Bangkok building takes architecture to new heights

Meandering around central Bangkok recently, I kept seeing from different angles a startling building nearing completion.  It arrested me from every point of view, and it is as memorable to me as the Gehry-designed Guggenheim Museum in Bilbao, Spain.

I looked up the nearly completed skyscraper online, and dezeen architecture and design magazine provided me with background that I have shamelessly extracted here in part.

At 314 meters, or 1,030 feet, the MahaNakhon tower was intended to be the city’s tallest and already is being overtaken.  Its designer is German architect Ole Scheeren of Office for Metropolitan Architecture, where he conceived the building before leaving that Rem Koolhaas-led firm. Scheeren completing the project with his own studio, Büro Ole Scheeren.

According to the magazine, the 77-story building will accommodate 200 serviced apartments operated by Ritz-Carlton and a 150-room boutique Bangkok Edition hotel operated by Marriot International and Ian Schrager.

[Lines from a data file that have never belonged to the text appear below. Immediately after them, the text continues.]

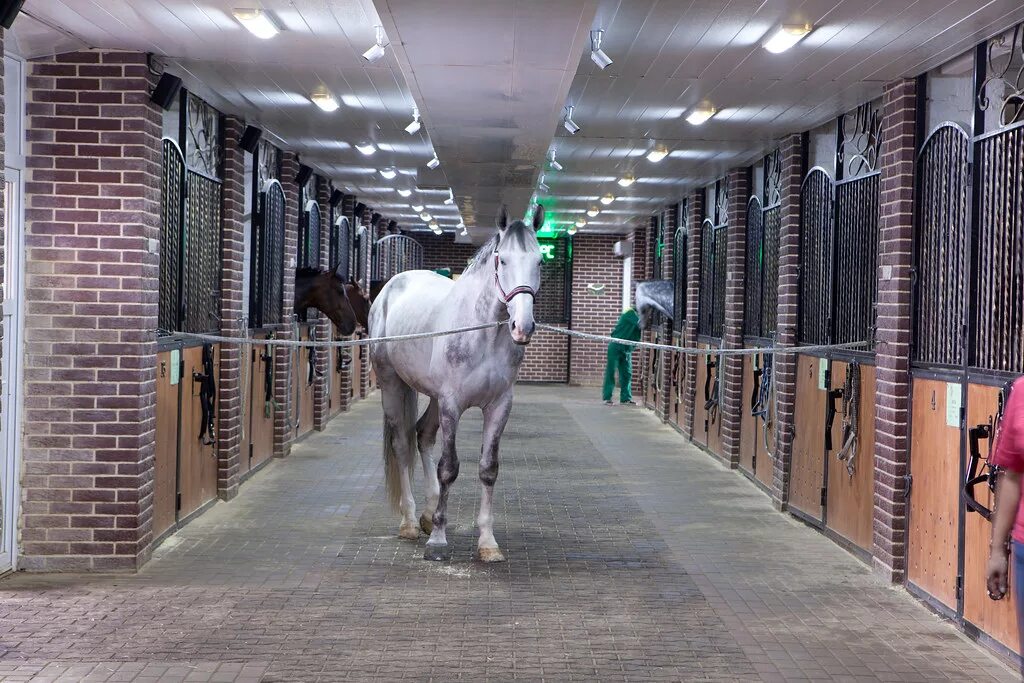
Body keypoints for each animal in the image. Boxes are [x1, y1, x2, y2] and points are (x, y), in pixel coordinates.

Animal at [368, 205, 544, 565]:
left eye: (539, 261)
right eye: (502, 260)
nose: (522, 327)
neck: (483, 333)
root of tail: (389, 289)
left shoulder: (499, 406)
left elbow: (488, 469)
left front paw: (488, 543)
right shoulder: (452, 404)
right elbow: (448, 468)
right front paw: (438, 541)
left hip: (433, 398)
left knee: (422, 435)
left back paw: (427, 513)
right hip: (393, 385)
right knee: (402, 444)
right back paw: (410, 522)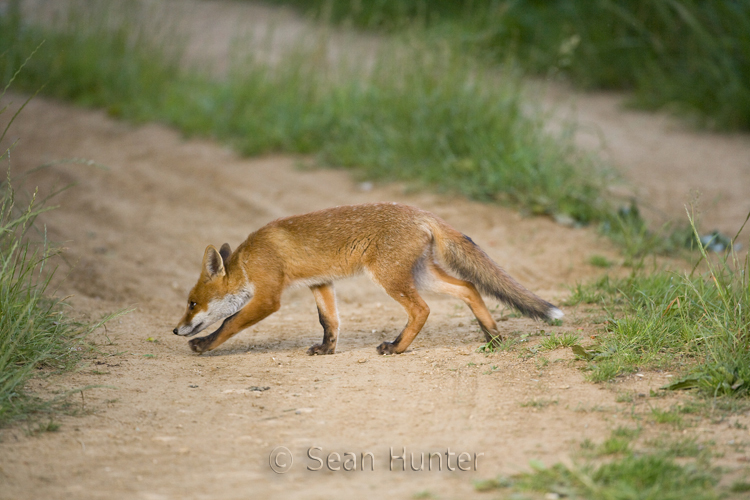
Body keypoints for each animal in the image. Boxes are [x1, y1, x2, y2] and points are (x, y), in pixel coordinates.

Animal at [173, 203, 564, 356]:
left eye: (192, 303)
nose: (176, 330)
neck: (248, 262)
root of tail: (422, 212)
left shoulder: (269, 296)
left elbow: (229, 324)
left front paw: (202, 344)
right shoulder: (320, 283)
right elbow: (329, 321)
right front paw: (327, 350)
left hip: (389, 278)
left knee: (422, 310)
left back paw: (397, 347)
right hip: (422, 274)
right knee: (468, 288)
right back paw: (493, 336)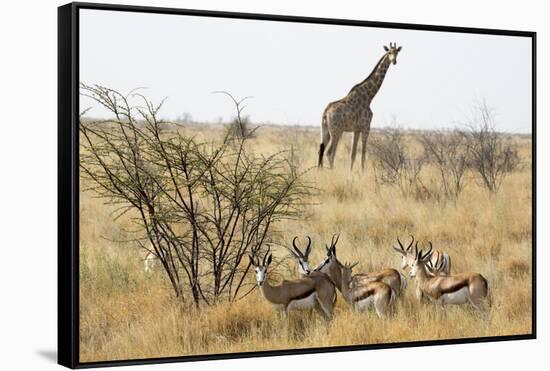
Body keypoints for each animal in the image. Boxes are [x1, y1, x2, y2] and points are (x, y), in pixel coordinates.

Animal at [316, 42, 404, 171]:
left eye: (397, 52)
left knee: (321, 151)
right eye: (389, 52)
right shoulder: (366, 127)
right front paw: (361, 173)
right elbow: (363, 154)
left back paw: (320, 172)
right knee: (330, 153)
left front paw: (350, 173)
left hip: (325, 130)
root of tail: (325, 113)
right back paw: (331, 172)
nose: (394, 61)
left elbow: (352, 155)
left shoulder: (356, 130)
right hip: (337, 131)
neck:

Scheeren’s studio describes the structure as having been “carefully carved to introduce a three-dimensional ribbon of architectural pixels that coil up the tower’s full height to reveal the inner life of the building.”  The magazine’s site, which contains far better photos than mine, goes on to provide the architect’s vision as follows:

The glazed volumes contained with this void, referred to as “glass skyboxes”, are designed to provide occupants with indoor and outdoor living spaces that are well-suited to Bangkok’s tropical climate.

They will include double-height spaces, boasting views over both the city and the Chaophraya River.

The pixelated volume is designed to “gradually dissolve” down to ground level, where the team is creating a landscaped public plaza.

Maybe you have to see the building in person to appreciate its impact.  I don’t know.  What I do know is that viewing it was for me an unforgettable experience that I will long value as the reflection of a daring work of great art.